▶ **Exercise description**
Count the lines in the records below that contain the string "https". Give only the number.

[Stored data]
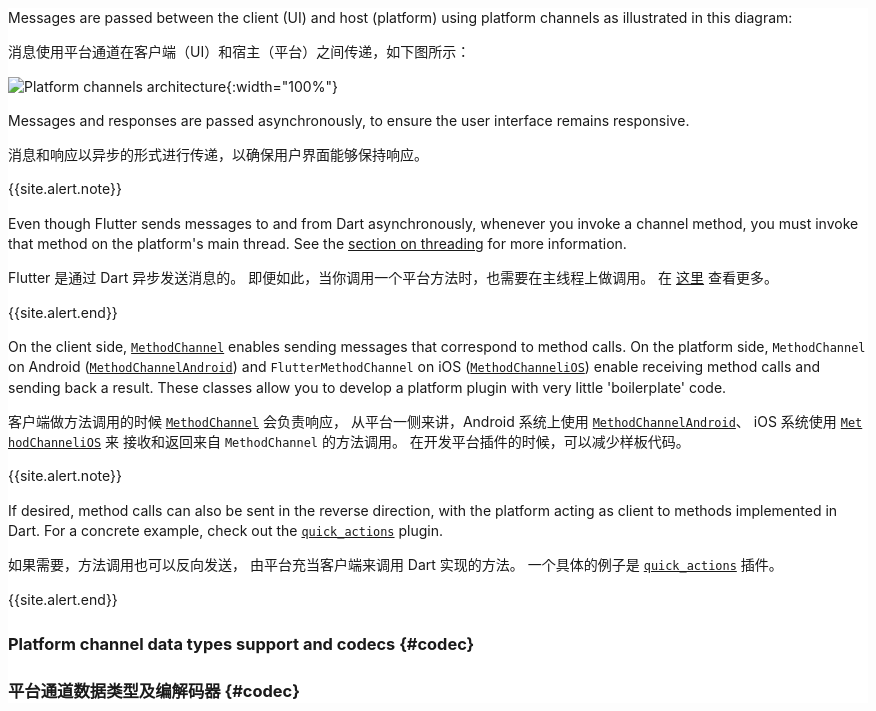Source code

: Messages are passed between the client (UI)
and host (platform) using platform
channels as illustrated in this diagram:

消息使用平台通道在客户端（UI）和宿主（平台）之间传递，如下图所示：

![Platform channels architecture]({{site.url}}/assets/images/docs/PlatformChannels.png){:width="100%"}

Messages and responses are passed asynchronously,
to ensure the user interface remains responsive.

消息和响应以异步的形式进行传递，以确保用户界面能够保持响应。

{{site.alert.note}} 
  
  Even though Flutter sends messages to and from Dart asynchronously,
  whenever you invoke a channel method, you must invoke that method on the
  platform's main thread. See the [section on threading][]
  for more information.
  
  Flutter 是通过 Dart 异步发送消息的。
  即便如此，当你调用一个平台方法时，也需要在主线程上做调用。
  在 [这里][section on threading] 查看更多。
  
{{site.alert.end}}

On the client side, [`MethodChannel`][] enables sending
messages that correspond to method calls. On the platform side,
`MethodChannel` on Android ([`MethodChannelAndroid`][]) and
`FlutterMethodChannel` on iOS ([`MethodChanneliOS`][])
enable receiving method calls and sending back a
result. These classes allow you to develop a platform plugin 
with very little 'boilerplate' code.

客户端做方法调用的时候 [`MethodChannel`][] 会负责响应，
从平台一侧来讲，Android 系统上使用 [`MethodChannelAndroid`][]、
iOS 系统使用 [`MethodChanneliOS`][] 来
接收和返回来自 `MethodChannel` 的方法调用。
在开发平台插件的时候，可以减少样板代码。

{{site.alert.note}}

  If desired, method calls can also be sent in the reverse direction,
  with the platform acting as client to methods implemented in Dart.
  For a concrete example, check out the [`quick_actions`][] plugin.

  如果需要，方法调用也可以反向发送，
  由平台充当客户端来调用 Dart 实现的方法。
  一个具体的例子是 [`quick_actions`][] 插件。

{{site.alert.end}}


### Platform channel data types support and codecs {#codec}

### 平台通道数据类型及编解码器 {#codec}


[using packages]: {{site.url}}/development/packages-and-plugins/using-packages
[`defaultTargetPlatform`]: {{site.api}}/flutter/foundation/defaultTargetPlatform.html
[pigeon]: {{site.pub-pkg}}/pigeon
[`BasicMessageChannel`]: {{site.api}}/flutter/services/BasicMessageChannel-class.html
[`BinaryCodec`]: {{site.api}}/flutter/services/BinaryCodec-class.html
[block]: {{site.apple-dev}}/library/archive/documentation/Cocoa/Conceptual/ProgrammingWithObjectiveC/WorkingwithBlocks/WorkingwithBlocks.html
[`cloud_firestore`]: {{site.github}}/FirebaseExtended/flutterfire/blob/master/packages/cloud_firestore/cloud_firestore_platform_interface/lib/src/method_channel/utils/firestore_message_codec.dart
[`dart:html` library]: {{site.dart.api}}/dart-html/dart-html-library.html
[developing packages]: {{site.url}}/development/packages-and-plugins/developing-packages
[plugins]: {{site.url}}/development/packages-and-plugins/developing-packages#plugin
[dispatch queue]: {{site.apple-dev}}/documentation/dispatch/dispatchqueue
[`/examples/platform_channel/`]: {{site.repo.flutter}}/tree/main/examples/platform_channel
[`/examples/platform_channel_swift/`]: {{site.repo.flutter}}/tree/main/examples/platform_channel_swift
[JS interoperability]: {{site.dart-site}}/web/js-interop
[`JSONMessageCodec`]: {{site.api}}/flutter/services/JSONMessageCodec-class.html
[`MethodChannel`]: {{site.api}}/flutter/services/MethodChannel-class.html
[`MethodChannelAndroid`]: {{site.api}}/javadoc/io/flutter/plugin/common/MethodChannel.html
[`MethodChanneliOS`]: {{site.api}}/objcdoc/Classes/FlutterMethodChannel.html
[Platform adaptations]: {{site.url}}/resources/platform-adaptations
[publishing packages]: {{site.url}}/development/packages-and-plugins/developing-packages#publish
[`quick_actions`]: {{site.pub}}/packages/quick_actions
[section on threading]: #channels-and-platform-threading
[`StandardMessageCodec`]: {{site.api}}/flutter/services/StandardMessageCodec-class.html
[`StringCodec`]: {{site.api}}/flutter/services/StringCodec-class.html
[the main thread]: {{site.apple-dev}}/documentation/uikit?language=objc
[the UI thread]: {{site.android-dev}}/guide/components/processes-and-threads#Threads
[sending structured typesafe messages]: #pigeon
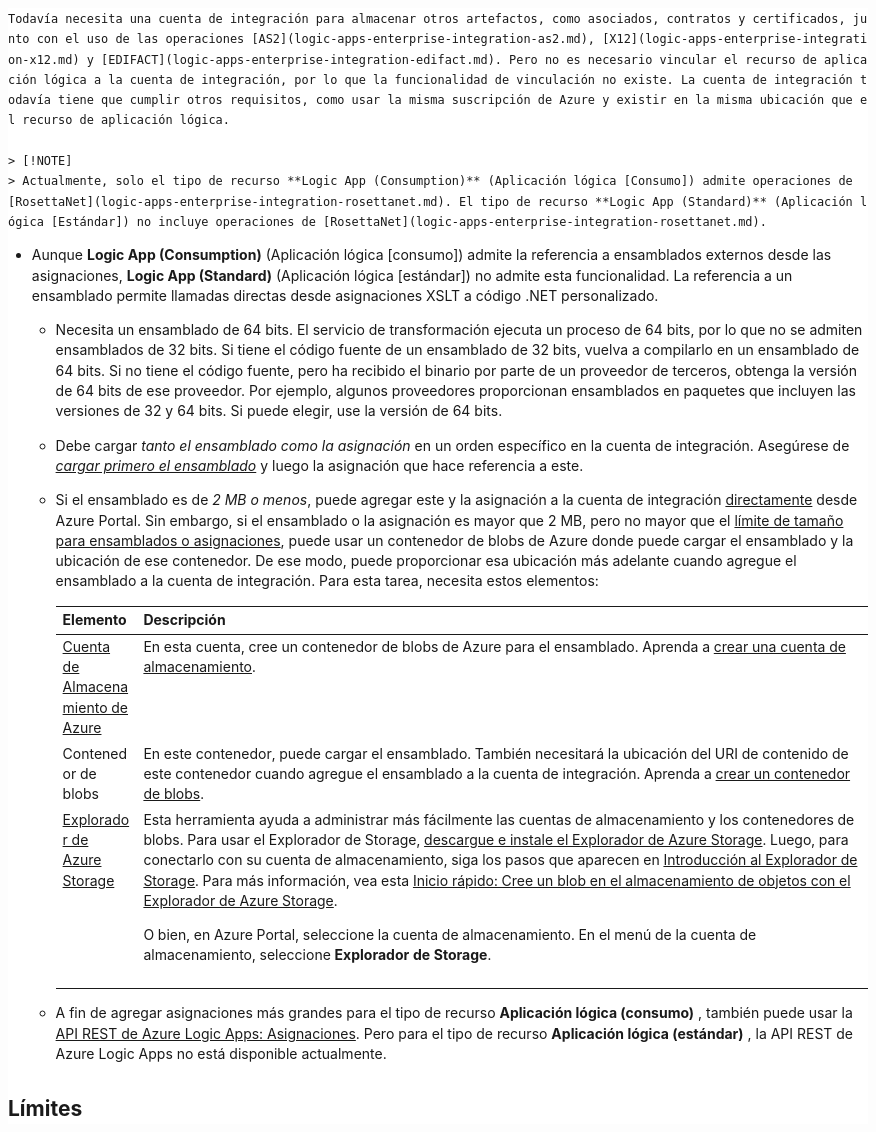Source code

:    Todavía necesita una cuenta de integración para almacenar otros artefactos, como asociados, contratos y certificados, junto con el uso de las operaciones [AS2](logic-apps-enterprise-integration-as2.md), [X12](logic-apps-enterprise-integration-x12.md) y [EDIFACT](logic-apps-enterprise-integration-edifact.md). Pero no es necesario vincular el recurso de aplicación lógica a la cuenta de integración, por lo que la funcionalidad de vinculación no existe. La cuenta de integración todavía tiene que cumplir otros requisitos, como usar la misma suscripción de Azure y existir en la misma ubicación que el recurso de aplicación lógica.

    > [!NOTE]
    > Actualmente, solo el tipo de recurso **Logic App (Consumption)** (Aplicación lógica [Consumo]) admite operaciones de [RosettaNet](logic-apps-enterprise-integration-rosettanet.md). El tipo de recurso **Logic App (Standard)** (Aplicación lógica [Estándar]) no incluye operaciones de [RosettaNet](logic-apps-enterprise-integration-rosettanet.md).

* Aunque **Logic App (Consumption)** (Aplicación lógica [consumo]) admite la referencia a ensamblados externos desde las asignaciones, **Logic App (Standard)** (Aplicación lógica [estándar]) no admite esta funcionalidad. La referencia a un ensamblado permite llamadas directas desde asignaciones XSLT a código .NET personalizado.

  * Necesita un ensamblado de 64 bits. El servicio de transformación ejecuta un proceso de 64 bits, por lo que no se admiten ensamblados de 32 bits. Si tiene el código fuente de un ensamblado de 32 bits, vuelva a compilarlo en un ensamblado de 64 bits. Si no tiene el código fuente, pero ha recibido el binario por parte de un proveedor de terceros, obtenga la versión de 64 bits de ese proveedor. Por ejemplo, algunos proveedores proporcionan ensamblados en paquetes que incluyen las versiones de 32 y 64 bits. Si puede elegir, use la versión de 64 bits.

  * Debe cargar *tanto el ensamblado como la asignación* en un orden específico en la cuenta de integración. Asegúrese de [*cargar primero el ensamblado*](#add-assembly) y luego la asignación que hace referencia a este.

  * Si el ensamblado es de *2 MB o menos*, puede agregar este y la asignación a la cuenta de integración [directamente](#smaller-map) desde Azure Portal. Sin embargo, si el ensamblado o la asignación es mayor que 2 MB, pero no mayor que el [límite de tamaño para ensamblados o asignaciones](logic-apps-limits-and-config.md#artifact-capacity-limits), puede usar un contenedor de blobs de Azure donde puede cargar el ensamblado y la ubicación de ese contenedor. De ese modo, puede proporcionar esa ubicación más adelante cuando agregue el ensamblado a la cuenta de integración. Para esta tarea, necesita estos elementos:

    | Elemento | Descripción |
    |------|-------------|
    | [Cuenta de Almacenamiento de Azure](../storage/common/storage-account-overview.md) | En esta cuenta, cree un contenedor de blobs de Azure para el ensamblado. Aprenda a [crear una cuenta de almacenamiento](../storage/common/storage-account-create.md). |
    | Contenedor de blobs | En este contenedor, puede cargar el ensamblado. También necesitará la ubicación del URI de contenido de este contenedor cuando agregue el ensamblado a la cuenta de integración. Aprenda a [crear un contenedor de blobs](../storage/blobs/storage-quickstart-blobs-portal.md). |
    | [Explorador de Azure Storage](../vs-azure-tools-storage-manage-with-storage-explorer.md) | Esta herramienta ayuda a administrar más fácilmente las cuentas de almacenamiento y los contenedores de blobs. Para usar el Explorador de Storage, [descargue e instale el Explorador de Azure Storage](https://www.storageexplorer.com/). Luego, para conectarlo con su cuenta de almacenamiento, siga los pasos que aparecen en [Introducción al Explorador de Storage](../vs-azure-tools-storage-manage-with-storage-explorer.md). Para más información, vea esta [Inicio rápido: Cree un blob en el almacenamiento de objetos con el Explorador de Azure Storage](../storage/blobs/quickstart-storage-explorer.md). <p>O bien, en Azure Portal, seleccione la cuenta de almacenamiento. En el menú de la cuenta de almacenamiento, seleccione **Explorador de Storage**. |
    |||

  * A fin de agregar asignaciones más grandes para el tipo de recurso **Aplicación lógica (consumo)** , también puede usar la [API REST de Azure Logic Apps: Asignaciones](/rest/api/logic/maps/createorupdate). Pero para el tipo de recurso **Aplicación lógica (estándar)** , la API REST de Azure Logic Apps no está disponible actualmente.

## <a name="limits"></a>Límites

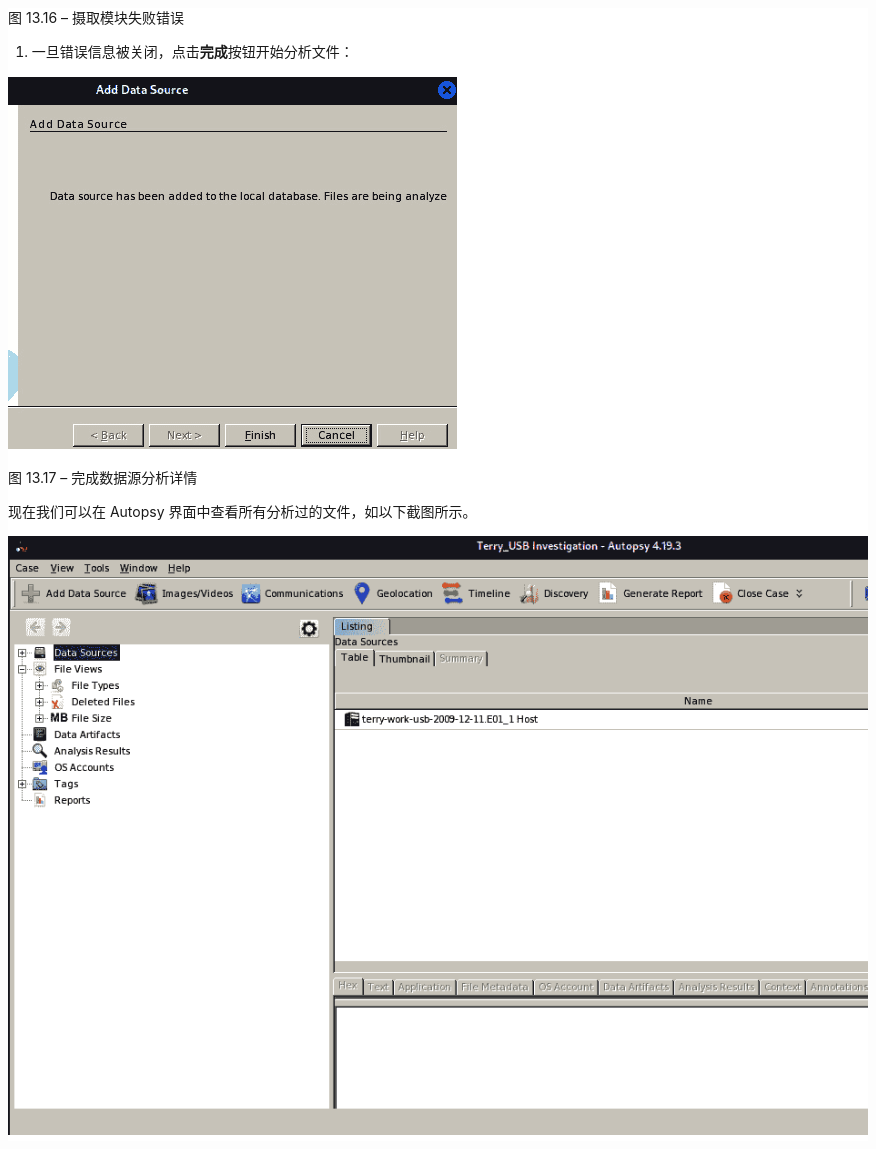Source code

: 图 13.16 – 摄取模块失败错误

1.  一旦错误信息被关闭，点击**完成**按钮开始分析文件：

![图 13.17 – 完成数据源分析详情](img/Figure_13.17_B19441.jpg)

图 13.17 – 完成数据源分析详情

现在我们可以在 Autopsy 界面中查看所有分析过的文件，如以下截图所示。

![图 13.18 – Autopsy 界面](img/Figure_13.18_B19441.jpg)
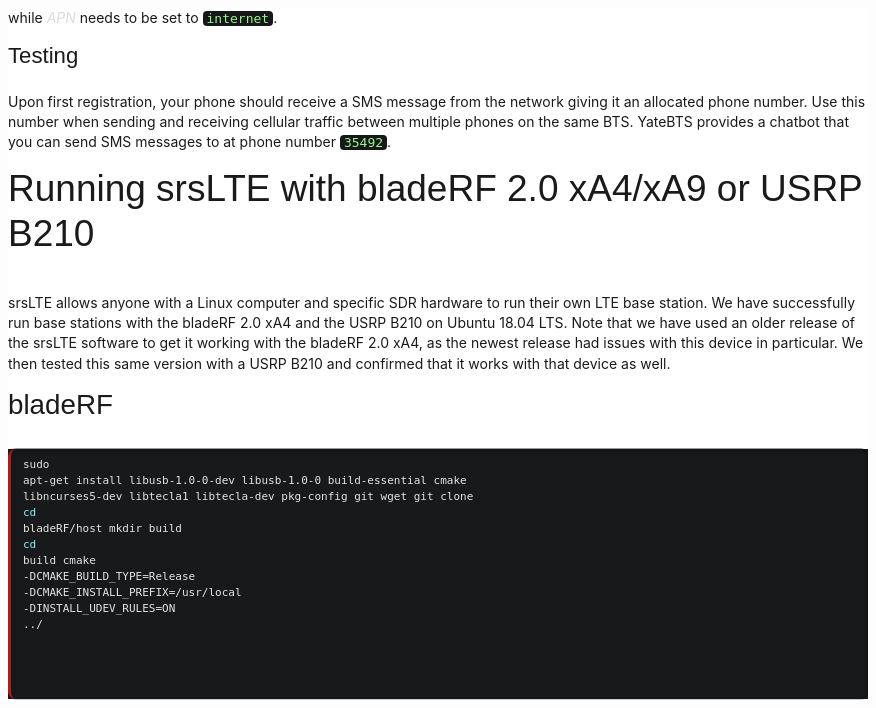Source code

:while<span>&nbsp;</span><em style="box-sizing: border-box; --ml-text-color: HighlightedText; color: rgb(224, 220, 217) !important;">APN</em><span>&nbsp;</span>needs to be set to<span>&nbsp;</span><code style="box-sizing: border-box; font-family: &quot;Droid Sans Mono&quot;, monospace; font-size: 13px; color: rgb(151, 244, 141) !important; word-break: break-word; border-radius: 4px; padding: 0px 4px; background-color: rgb(23, 25, 25) !important;">internet</code>.</p><h3 id="testing" style="box-sizing: border-box; margin: 0px 0px 1em; font-family: Oxygen, sans-serif; font-weight: 300; line-height: 1.2; color: inherit; font-size: 22.2px; padding: 0px;">Testing</h3><p style="box-sizing: border-box; margin: 0px 0px 1em; padding: 0px;">Upon first registration, your phone should receive a SMS message from the network giving it an allocated phone number. Use this number when sending and receiving cellular traffic between multiple phones on the same BTS. YateBTS provides a chatbot that you can send SMS messages to at phone number<span>&nbsp;</span><code style="box-sizing: border-box; font-family: &quot;Droid Sans Mono&quot;, monospace; font-size: 13px; color: rgb(151, 244, 141) !important; word-break: break-word; border-radius: 4px; padding: 0px 4px; background-color: rgb(23, 25, 25) !important;">35492</code>.</p><h1 id="running-srslte-with-bladerf-20-xa4xa9-or-usrp-b210" style="box-sizing: border-box; margin: 0px 0px 1em; font-family: Oxygen, sans-serif; font-weight: 300; line-height: 1.2; color: inherit; font-size: 37px; padding: 0px;">Running srsLTE with bladeRF 2.0 xA4/xA9 or USRP B210</h1><p style="box-sizing: border-box; margin: 0px 0px 1em; padding: 0px;">srsLTE allows anyone with a Linux computer and specific SDR hardware to run their own LTE base station. We have successfully run base stations with the bladeRF 2.0 xA4 and the USRP B210 on Ubuntu 18.04 LTS. Note that we have used an older release of the srsLTE software to get it working with the bladeRF 2.0 xA4, as the newest release had issues with this device in particular. We then tested this same version with a USRP B210 and confirmed that it works with that device as well.</p><h2 id="bladerf-5" style="box-sizing: border-box; margin: 0px 0px 1em; font-family: Oxygen, sans-serif; font-weight: 300; line-height: 1.2; color: inherit; font-size: 27.75px; padding: 0px;">bladeRF</h2><div class="highlight" style="box-sizing: border-box; background: rgb(23, 25, 26) !important; color: rgb(231, 228, 226) !important;"><pre style="box-sizing: border-box; font-family: &quot;Droid Sans Mono&quot;, monospace; font-size: 11px; margin: 0px 0px 1em; overflow: auto; display: block; color: rgb(231, 228, 226) !important; padding: 8px 12px; border-radius: 8px; border-left-width: 3px; border-left-style: solid; border-color: rgb(139, 120, 114) rgb(139, 120, 114) rgb(139, 120, 114) rgb(175, 29, 27) !important; box-shadow: rgba(0, 0, 0, 0.3) 0px 1px 5px inset, rgba(0, 0, 0, 0.2) 0px 1px 0px, rgba(0, 0, 0, 0.4) 0px -1px 0px; background: rgb(23, 25, 26) !important;"><code class="language-sh" style="box-sizing: border-box; font-family: &quot;Droid Sans Mono&quot;, monospace; font-size: inherit; color: rgb(231, 228, 226) !important; word-break: normal; border-radius: 4px; padding: 0px; background-color: transparent; border: 0px;">sudo apt-get install libusb-1.0-0-dev libusb-1.0-0 build-essential cmake libncurses5-dev libtecla1 libtecla-dev pkg-config git wget
git clone https://github.com/Nuand/bladeRF.git
<span class="nb" style="box-sizing: border-box; color: rgb(137, 241, 249) !important;">cd</span> bladeRF/host
mkdir build
<span class="nb" style="box-sizing: border-box; color: rgb(137, 241, 249) !important;">cd</span> build
cmake -DCMAKE_BUILD_TYPE<span class="o" style="box-sizing: border-box; color: rgb(231, 228, 226) !important;">=</span>Release -DCMAKE_INSTALL_PREFIX<span class="o" style="box-sizing: border-box; color: rgb(231, 228, 226) !important;">=</span>/usr/local -DINSTALL_UDEV_RULES<span class="o" style="box-sizing: border-box; color: rgb(231, 228, 226) !important;">=</span>ON ../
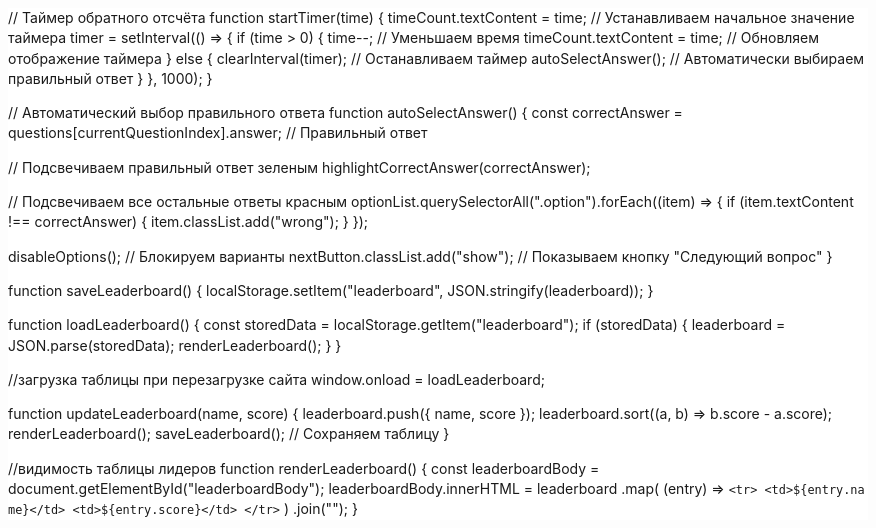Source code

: // Таймер обратного отсчёта
function startTimer(time) {
  timeCount.textContent = time; // Устанавливаем начальное значение таймера
  timer = setInterval(() => {
    if (time > 0) {
      time--; // Уменьшаем время
      timeCount.textContent = time; // Обновляем отображение таймера
    } else {
      clearInterval(timer); // Останавливаем таймер
      autoSelectAnswer(); // Автоматически выбираем правильный ответ
    }
  }, 1000);
}

// Автоматический выбор правильного ответа
function autoSelectAnswer() {
  const correctAnswer = questions[currentQuestionIndex].answer; // Правильный ответ
  
  // Подсвечиваем правильный ответ зеленым
  highlightCorrectAnswer(correctAnswer);

  // Подсвечиваем все остальные ответы красным
  optionList.querySelectorAll(".option").forEach((item) => {
    if (item.textContent !== correctAnswer) {
      item.classList.add("wrong");
    }
  });

  disableOptions(); // Блокируем варианты
  nextButton.classList.add("show"); // Показываем кнопку "Следующий вопрос"
}

function saveLeaderboard() {
  localStorage.setItem("leaderboard", JSON.stringify(leaderboard));
}

function loadLeaderboard() {
  const storedData = localStorage.getItem("leaderboard");
  if (storedData) {
    leaderboard = JSON.parse(storedData);
    renderLeaderboard();
  }
}

//загрузка таблицы при перезагрузке сайта
window.onload = loadLeaderboard;

function updateLeaderboard(name, score) {
  leaderboard.push({ name, score });
  leaderboard.sort((a, b) => b.score - a.score);
  renderLeaderboard();
  saveLeaderboard(); // Сохраняем таблицу
}

//видимость таблицы лидеров
function renderLeaderboard() {
  const leaderboardBody = document.getElementById("leaderboardBody");
  leaderboardBody.innerHTML = leaderboard
    .map(
      (entry) => `
      <tr>
        <td>${entry.name}</td>
        <td>${entry.score}</td>
      </tr>
    `
    )
    .join("");
}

▶ **Response**
2